5 Tips For Caring For a Child That Has Asthma
An estimated 300 million people worldwide suffer from asthma, many of them children. Asthma affects the bronchial tubes, or airways, causing them to become inflamed and to produce thick mucus. The airways are also overly sensitive, or hyperactive, causing the smooth muscle of the airways to tighten. The combination of intensity and inflammation narrows the airways, making it difficult for air to pass through. Asthma symptoms may be mild and occasional, or so severe that they limit a child's activity level and lung function. Although asthma is a chronic condition, it can be treated and controlled. Managing asthma symptoms can allow a child to maintain health and an active lifestyle.
All children diagnosed with asthma should follow an asthma control plan prescribed by their physician in order to control symptoms and flare-ups. Caregivers can help children manage their asthma symptoms by following several steps:
Identify and Control Asthma Triggers
Caregivers can work to identify triggers that lead to an asthma flare-up. Triggers may vary with the seasons and change as kids grow. Some common asthma triggers include allergens such as dust, pollen, mold, animal dander, foods, and medicines; viral infections including the common cold and flu; irritants such as smoke, air fresheners, paint fumes, hair spray, and perfumes; exercise; weather changes; and breathing in cold air. Learning to identify triggers can take time; but once identified, triggers can be avoided.

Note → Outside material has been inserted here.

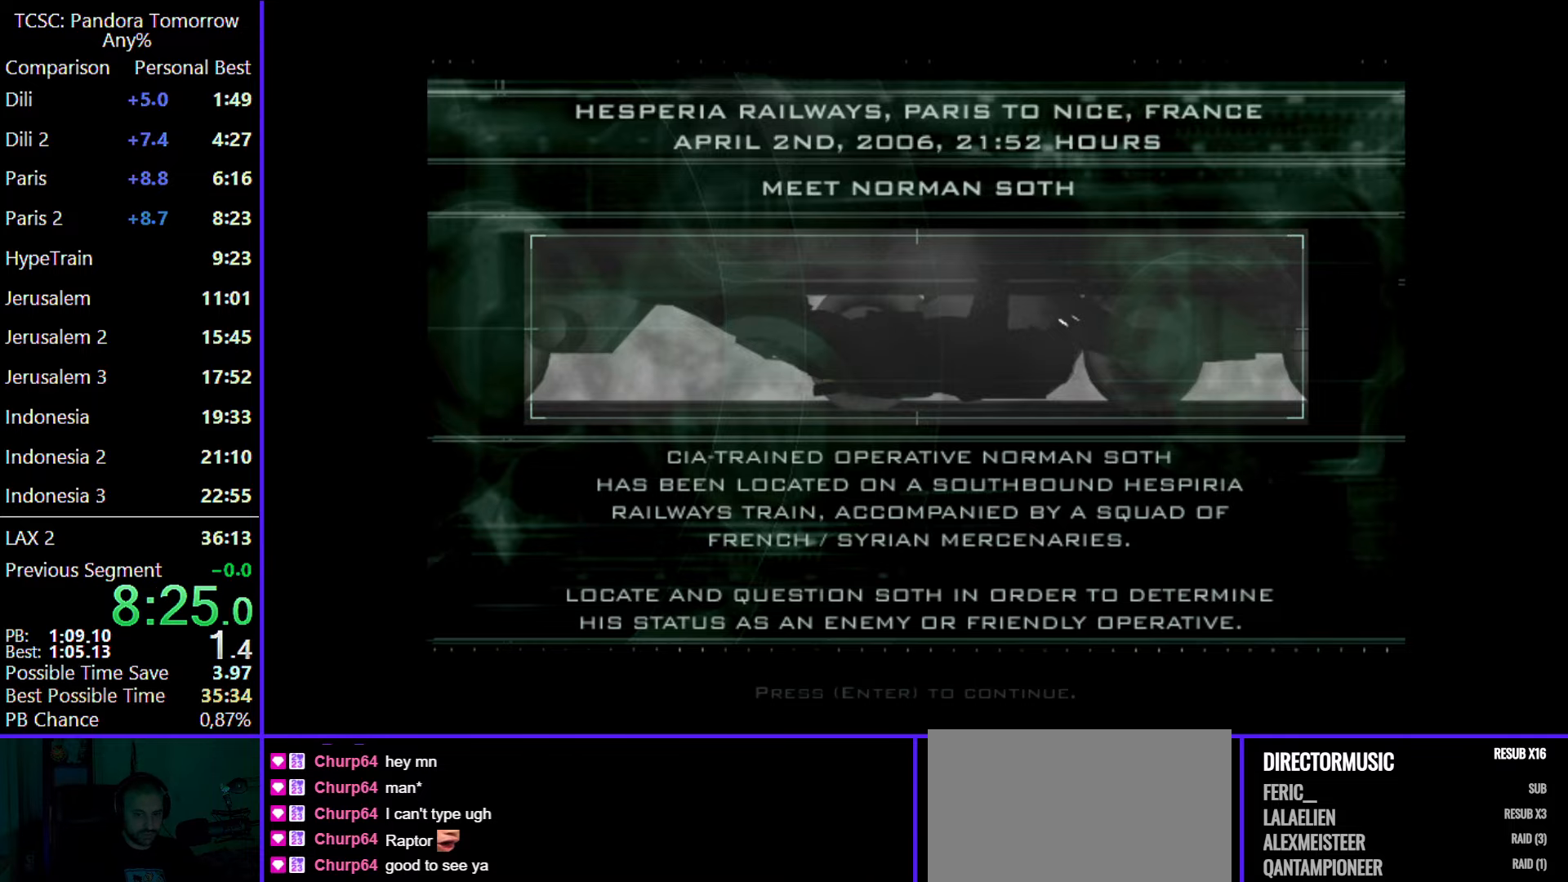
{"keys": ["w"], "mouse": ["left"], "events": [[67, "mouse_left", "down"], [117, "mouse_left", "up"], [217, "mouse_left", "down"], [350, "mouse_left", "up"], [450, "mouse_left", "down"]]}
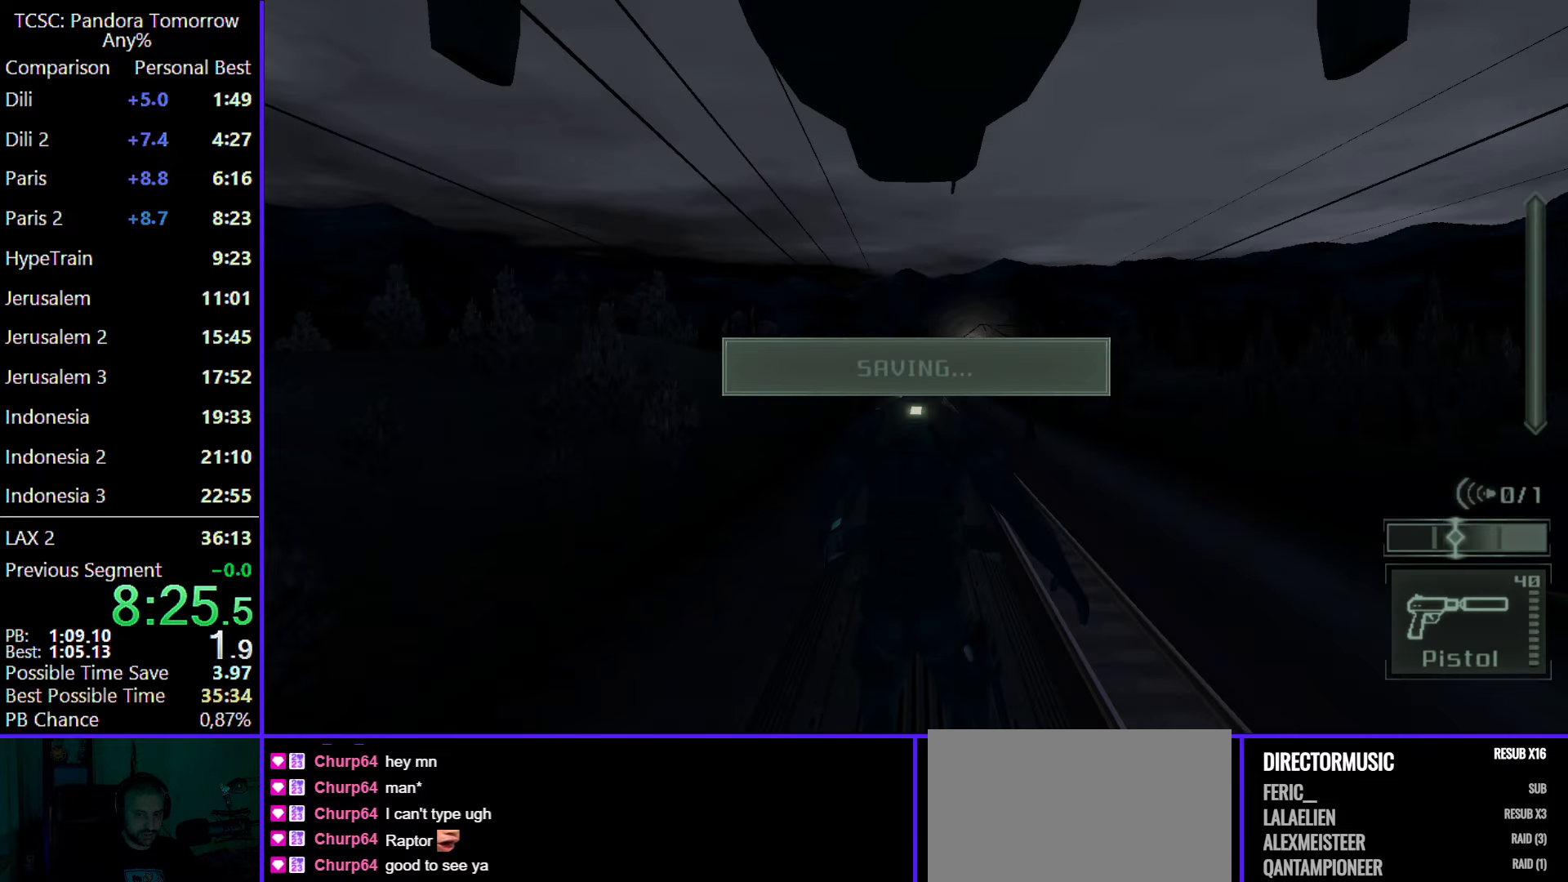
{"keys": ["w"], "mouse": [], "events": [[33, "mouse_left", "up"], [83, "mouse_left", "down"], [167, "mouse_left", "up"], [283, "w", "up"], [367, "mouse_wheel", "down"], [467, "w", "down"], [500, "mouse_wheel", "up"]]}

Anticipate and Prevent Flare-Ups
Children with asthma may have increasing airway pollution, but can not feel it. Their breathing may sound normal, even when airways are becoming inflamed and narrow. A doctor may instruct a caregiver to use an instrument called a peak flow meter to monitor their child's airways. A peak flow meter measures how much air a child is inhaling and exhaling. A drop in peak flow indicates inflation that precedes an asthma flare-up. Identifying this drop allows caregivers administrator treatment early.
Take Medication As Prescribed
Work with the child's doctor to develop an effective medication plan for controlling their asthma. Follow the doctor's instructions, and keep track of your child's symptoms. It may take some time and experimentation to find a medication plan that works.
Follow the Asthma Plan
A combination of doctor-prescribed medication, observation, and patient education can allow a family to control asthma flare-ups by beginning treatment early. A doctor provides a written, step-by-step plan highlighting exactly what to do between flare-ups, how to recognize when to treat early, and when to call the doctor for help.
Patients and caregivers who learn the most about asthma are the most successful in controlling it. Many organizations can provide information about asthma, educational resources, and access to support groups that help kids and caregivers cope.